Beyond misperceptions, there appear to be a few other reasons why young people smoke.

These include parental influence, as whether parents smoke seems to be a key factor associated with whether their kids begin smoking (5).

Another is advertising and product placement. Exposure to tobacco advertising and product placements are strongly associated with smoking initiation. One very large longitudinal study found that a person’s risk for becoming an established smoker was associated with his or her exposure to movies that showed smoking (6).

Finally, physiology plays a role — adolescents seem to become addicted much earlier than previously believed. Research has shown that the symptoms of addiction — craving and withdrawal — can begin when kids are smoking as few as two cigarettes a week. While this isn’t the case with everyone, those for whom it’s true are much more likely to become daily smokers (7).

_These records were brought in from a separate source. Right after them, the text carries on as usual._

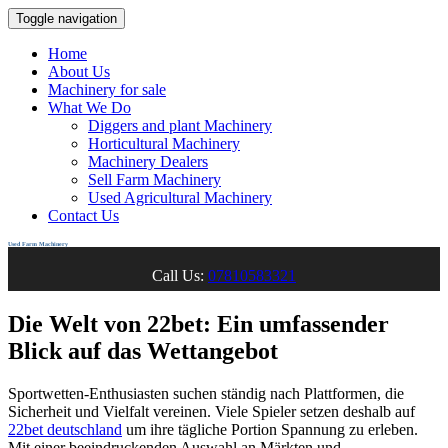
Toggle navigation
Home
About Us
Machinery for sale
What We Do
Diggers and plant Machinery
Horticultural Machinery
Machinery Dealers
Sell Farm Machinery
Used Agricultural Machinery
Contact Us
Used Farm Machinery
Call Us:
07810583321
Die Welt von 22bet: Ein umfassender
Blick auf das Wettangebot
Sportwetten-Enthusiasten suchen ständig nach Plattformen, die
Sicherheit und Vielfalt vereinen. Viele Spieler setzen deshalb auf
22bet deutschland
um ihre tägliche Portion Spannung zu erleben.
Mit einer beeindruckenden Auswahl an Märkten und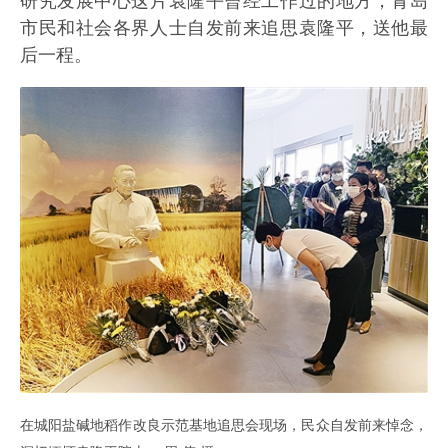
研究发展中心这片袁隆平曾经工作过的地方，青岛
市民和社会各界人士自发前来追思袁隆平，送他最
后一程。
在城阳盐碱地稻作改良示范基地追思会现场，民众自发前来悼念，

  1. Prevalence and Trends Data, Behavior Risk Factor Surveillance System. Centers for Disease Control and Prevention. Available at http://apps.nccd.cdc.gov/BRFSS/
  2. Weinstein ND. Smokers’ recognition of their vulnerability to harm. In: Slovic P, ed. Smoking: Risk, Perception and Policy. Thousand Oaks, Calif.: Sage Publications Inc.; 2001:81.
  3. Romer D, Jamieson P. The role of perceived risk in starting and stopping smoking. In: Slovic P, ed. Smoking: Risk, Perception and Policy. Thousand Oaks, Calif.: Sage Publications Inc.; 2001:64.
  4. Reid JL, et al. Factors related to adolescents’ estimation of peer smoking prevalence. Health Education Research. 2008;23:81.
  5. Gilman SE, at al. Parental smoking and adolescent smoking initiation: An intergenerational perspective on tobacco control. Pediatrics. 2009;123:e274.
  6. Sargent JD, et al. Exposure to smoking depictions in movies: Its association with established adolescent smoking. Archives of Pediatrics & Adolescent Medicine. 2007;161:849.
  7. DiFranza JR. Hooked from the first cigarette. Scientific American. 2008;298:82.